## GIVEN PROBLEM
Replace every "developed" with "processed" in all of the items below and reproduce them with nothing else changed.

## EXTRACTED ENTRIES
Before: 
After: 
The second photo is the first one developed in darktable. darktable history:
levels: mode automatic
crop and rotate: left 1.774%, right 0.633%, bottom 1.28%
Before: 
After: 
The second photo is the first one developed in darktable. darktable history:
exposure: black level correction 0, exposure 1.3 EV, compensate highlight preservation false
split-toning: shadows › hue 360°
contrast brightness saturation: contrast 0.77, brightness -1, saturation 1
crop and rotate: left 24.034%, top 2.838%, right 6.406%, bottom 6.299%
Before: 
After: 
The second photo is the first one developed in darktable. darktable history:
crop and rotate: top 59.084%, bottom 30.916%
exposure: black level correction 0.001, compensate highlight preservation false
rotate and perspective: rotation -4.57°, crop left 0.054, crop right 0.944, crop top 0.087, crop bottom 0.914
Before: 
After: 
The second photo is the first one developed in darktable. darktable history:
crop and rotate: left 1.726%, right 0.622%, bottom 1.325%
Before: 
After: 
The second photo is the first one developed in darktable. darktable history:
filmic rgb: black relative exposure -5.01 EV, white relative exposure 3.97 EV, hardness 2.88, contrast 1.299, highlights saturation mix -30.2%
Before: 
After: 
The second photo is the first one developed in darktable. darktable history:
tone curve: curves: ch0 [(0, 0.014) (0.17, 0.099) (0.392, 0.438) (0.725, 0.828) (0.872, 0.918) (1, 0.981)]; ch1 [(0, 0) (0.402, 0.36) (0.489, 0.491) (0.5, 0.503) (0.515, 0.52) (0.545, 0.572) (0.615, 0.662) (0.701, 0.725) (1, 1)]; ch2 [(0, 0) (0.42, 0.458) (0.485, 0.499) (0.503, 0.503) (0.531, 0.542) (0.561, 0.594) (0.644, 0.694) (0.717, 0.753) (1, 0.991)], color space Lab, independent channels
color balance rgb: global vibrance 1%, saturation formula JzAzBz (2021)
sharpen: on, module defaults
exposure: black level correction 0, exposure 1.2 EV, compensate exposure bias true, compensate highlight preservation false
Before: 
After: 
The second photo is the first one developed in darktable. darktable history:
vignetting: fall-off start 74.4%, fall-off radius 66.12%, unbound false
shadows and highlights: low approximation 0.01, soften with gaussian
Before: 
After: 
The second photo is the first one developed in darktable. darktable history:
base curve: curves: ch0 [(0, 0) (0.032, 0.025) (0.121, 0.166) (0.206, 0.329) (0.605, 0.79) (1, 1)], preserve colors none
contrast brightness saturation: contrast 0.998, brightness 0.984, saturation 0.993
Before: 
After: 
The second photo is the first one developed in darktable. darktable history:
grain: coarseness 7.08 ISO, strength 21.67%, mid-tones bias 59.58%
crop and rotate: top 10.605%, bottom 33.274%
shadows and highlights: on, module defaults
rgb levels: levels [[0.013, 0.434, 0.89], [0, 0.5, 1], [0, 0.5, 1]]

## CORRECT RESULT
Before: 
After: 
The second photo is the first one processed in darktable. darktable history:
levels: mode automatic
crop and rotate: left 1.774%, right 0.633%, bottom 1.28%
Before: 
After: 
The second photo is the first one processed in darktable. darktable history:
exposure: black level correction 0, exposure 1.3 EV, compensate highlight preservation false
split-toning: shadows › hue 360°
contrast brightness saturation: contrast 0.77, brightness -1, saturation 1
crop and rotate: left 24.034%, top 2.838%, right 6.406%, bottom 6.299%
Before: 
After: 
The second photo is the first one processed in darktable. darktable history:
crop and rotate: top 59.084%, bottom 30.916%
exposure: black level correction 0.001, compensate highlight preservation false
rotate and perspective: rotation -4.57°, crop left 0.054, crop right 0.944, crop top 0.087, crop bottom 0.914
Before: 
After: 
The second photo is the first one processed in darktable. darktable history:
crop and rotate: left 1.726%, right 0.622%, bottom 1.325%
Before: 
After: 
The second photo is the first one processed in darktable. darktable history:
filmic rgb: black relative exposure -5.01 EV, white relative exposure 3.97 EV, hardness 2.88, contrast 1.299, highlights saturation mix -30.2%
Before: 
After: 
The second photo is the first one processed in darktable. darktable history:
tone curve: curves: ch0 [(0, 0.014) (0.17, 0.099) (0.392, 0.438) (0.725, 0.828) (0.872, 0.918) (1, 0.981)]; ch1 [(0, 0) (0.402, 0.36) (0.489, 0.491) (0.5, 0.503) (0.515, 0.52) (0.545, 0.572) (0.615, 0.662) (0.701, 0.725) (1, 1)]; ch2 [(0, 0) (0.42, 0.458) (0.485, 0.499) (0.503, 0.503) (0.531, 0.542) (0.561, 0.594) (0.644, 0.694) (0.717, 0.753) (1, 0.991)], color space Lab, independent channels
color balance rgb: global vibrance 1%, saturation formula JzAzBz (2021)
sharpen: on, module defaults
exposure: black level correction 0, exposure 1.2 EV, compensate exposure bias true, compensate highlight preservation false
Before: 
After: 
The second photo is the first one processed in darktable. darktable history:
vignetting: fall-off start 74.4%, fall-off radius 66.12%, unbound false
shadows and highlights: low approximation 0.01, soften with gaussian
Before: 
After: 
The second photo is the first one processed in darktable. darktable history:
base curve: curves: ch0 [(0, 0) (0.032, 0.025) (0.121, 0.166) (0.206, 0.329) (0.605, 0.79) (1, 1)], preserve colors none
contrast brightness saturation: contrast 0.998, brightness 0.984, saturation 0.993
Before: 
After: 
The second photo is the first one processed in darktable. darktable history:
grain: coarseness 7.08 ISO, strength 21.67%, mid-tones bias 59.58%
crop and rotate: top 10.605%, bottom 33.274%
shadows and highlights: on, module defaults
rgb levels: levels [[0.013, 0.434, 0.89], [0, 0.5, 1], [0, 0.5, 1]]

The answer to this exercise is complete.